Let’s look at some numbers. Nearly 80 percent of patients have reported abandoning a recommended treatment because of current prior authorization barriers. Insurers deny approximately 850 million claims per year – and less than one percent of patients decide to go through the appeals process to challenge the initial denial. Either insurers make almost no mistakes or the steps to appeal need some work. What’s more likely? It takes time and resources to appeal – some hospitals employ entire teams of dozens to help work through these claims. Providers spend around 12 hours per week pursuing claims. That amounts to five weeks per year spent on paperwork rather than care.


Opponents of prior authorization reform might point the finger back at the provider community and claim (see what we did there?) that they are the best line of defense to rising health care costs. They may even point to a flawed and misrepresented article from a well-known and agenda-laden financial publication that ranks North Carolina in an unenviable place with respect to healthcare. That’s lazy. It’s a talking point that ignores the complex reality of the costs of care in the United States. The truth is that a lot of stakeholders bear responsibility. It’s time for the insurance community to admit their contribution.

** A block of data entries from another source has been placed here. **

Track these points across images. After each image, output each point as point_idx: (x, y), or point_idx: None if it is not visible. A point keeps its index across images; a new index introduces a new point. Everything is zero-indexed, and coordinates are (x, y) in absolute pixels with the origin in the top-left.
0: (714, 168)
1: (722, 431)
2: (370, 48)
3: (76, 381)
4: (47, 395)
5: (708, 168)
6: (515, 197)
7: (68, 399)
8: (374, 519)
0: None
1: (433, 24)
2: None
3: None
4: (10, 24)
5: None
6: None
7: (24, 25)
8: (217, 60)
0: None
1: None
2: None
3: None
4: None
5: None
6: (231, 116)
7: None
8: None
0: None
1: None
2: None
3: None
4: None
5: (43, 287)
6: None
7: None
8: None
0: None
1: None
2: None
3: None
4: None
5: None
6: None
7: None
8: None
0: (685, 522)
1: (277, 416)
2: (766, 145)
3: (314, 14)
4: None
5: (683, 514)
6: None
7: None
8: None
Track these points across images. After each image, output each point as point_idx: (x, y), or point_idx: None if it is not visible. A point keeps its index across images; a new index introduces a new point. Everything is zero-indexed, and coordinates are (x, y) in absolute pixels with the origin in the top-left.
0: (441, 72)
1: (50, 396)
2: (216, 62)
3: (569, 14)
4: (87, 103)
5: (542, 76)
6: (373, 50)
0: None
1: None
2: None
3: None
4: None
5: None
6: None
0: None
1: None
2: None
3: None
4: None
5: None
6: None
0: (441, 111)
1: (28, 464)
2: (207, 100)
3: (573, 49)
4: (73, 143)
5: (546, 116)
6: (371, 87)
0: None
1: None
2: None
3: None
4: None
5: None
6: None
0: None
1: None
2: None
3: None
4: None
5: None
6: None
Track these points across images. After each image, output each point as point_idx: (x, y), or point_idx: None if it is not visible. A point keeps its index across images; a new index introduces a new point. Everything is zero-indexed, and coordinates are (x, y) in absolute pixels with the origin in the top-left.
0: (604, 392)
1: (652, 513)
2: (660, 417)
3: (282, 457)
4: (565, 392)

The good news is that there are solutions. They include a bipartisan bill, the CARE FIRST Act, that recently and overwhelmingly passed in the North Carolina House. The House-passed version of the bill is a commonsense approach to prior authorization reform that acknowledges its utility but also prioritizes access to care. Making the prior authorization process more transparent, tailoring more to the patient, and creating a platform where providers recommending treatment and those reviewing claims can have meaningful exchanges is a very positive step. It will save time. It will save administrative headaches. It will save money. It will save lives.


The only way to really heal the system is to come together to have difficult conversations and rededicate our focus to those we serve. Stakeholders are already at the table. We’re waiting on you, insurers.